Après deux décennies de conflit, la cour d’appel de Paris a finalement rendu son verdict dans le combat qui opposait Laguiole, ville voisine de Chaudes-Aigues, à un particulier qui avait déposé la marque "Laguiole" pour vendre ses produits.
Un combat judiciaire opposant la ville de Laguiole et la marque "Laguiole"
Pendant 20 ans, la lutte a fait rage entre un village de l’Aveyron et un entrepreneur d’Ile-de-France. Le premier, c’est Laguiole, commune à 30 kilomètres au sud de Chaudes-Aigues en région Occitanie, célèbre dans toute la France – et au-delà – pour ses célèbres couteaux du même nom. Le second, c’est M. Gilbert Szajner, un Val-de-Marnais qui, au début des années 1990, déposait le nom du village pour vendre des couteaux sans rapport avec le village éponyme, mais aussi du linge de maison, des engrais ou même des barbecues. L’entrepreneur accordait aussi, contre redevance, des licences à des entreprises françaises et étrangères qui pouvaient alors commercialiser sous le nom "Laguiole", des produits sans lien aucun avec le village.
Du TGI à la Cour de cassation
Ce dernier pan était, pour la ville de Laguiole, la goutte d’eau qui a fait déborder le vase. Comme le rappelle France 3 Occitanie :
[la commune] avait saisi le tribunal de grande instance de Paris en 2010. Celui-ci l'avait déboutée en 2012, jugement confirmé en 2014 en appel. Mais en 2016, la Cour de cassation avait cassé en partie la décision de 2014.
Une stratégie "visant à priver la commune et ses administrés de l’usage du nom Laguiole"
La Justice aura finalement tranché en faveur de la ville.

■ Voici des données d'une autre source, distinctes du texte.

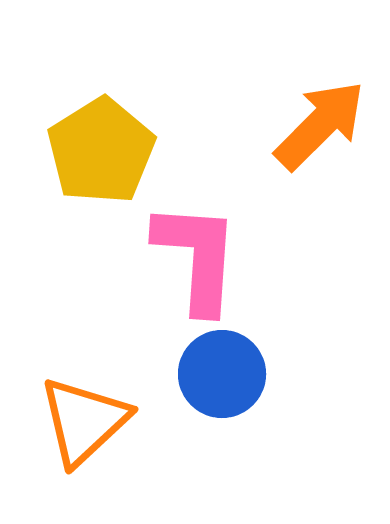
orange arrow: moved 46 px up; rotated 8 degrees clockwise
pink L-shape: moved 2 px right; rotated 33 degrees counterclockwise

Pour elle, exploiter le nom Laguiole comme l’a fait M. Szajner revient à "induire en erreur le consommateur moyen en lui faisant croire que ces produits étaient originaires de ladite commune". Les juges ont également dénoncé une "fraude" doublée d’une "stratégie visant à priver la commune et ses administrés de l’usage du nom Laguiole".
50 000 euros octroyés au titre du préjudice moral subi par la ville
Vincent Alazard, maire de la ville, n’a pas fait secret de son enthousiasme à la suite de la décision de la cour d’appel de Paris. "Les Laguiolais vont pouvoir déposer le nom Laguiole", ce qui va permettre de "relocaliser de l’activité" dans le village "en développant des produits autour de notre identité", s’est réjoui l’élu. Cerise sur le gâteau : M. Szajner, son fils et leur société Laguiole devront verser solidairement 50 000 euros au village au titre de son préjudice moral, et chacun 20 000 euros au titre des frais de justice. Une compensation qui, si elle a le mérite d’exister, est loin des 5 millions demandés par la ville.
Laguiole et Chaudes-Aigues : la défense de l’Aubrac et d’identités propres
Je suis heureux que Laguiole soit sortie victorieuse de près de 20 années de conflit judiciaire, pour une cause que j’estime juste. Mon propre nom de famille et le village dans lequel je réside – celui de mes ancêtres – est l’illustration de l’attachement que je porte aux questions d’identité et de rattachement à un lieu. Laguiole est aussi, pour moi comme pour tant d’autres, l’illustration de l’excellence artisanale. Ce savoir-faire m’avait inspiré pour la création du couteau Chaudesaigues, fabriqué dans la ville-même de Laguiole. Une façon de dresser un pont entre deux villages partageant des points communs forts : l’Aubrac, et la défense année après année d’un patrimoine unique.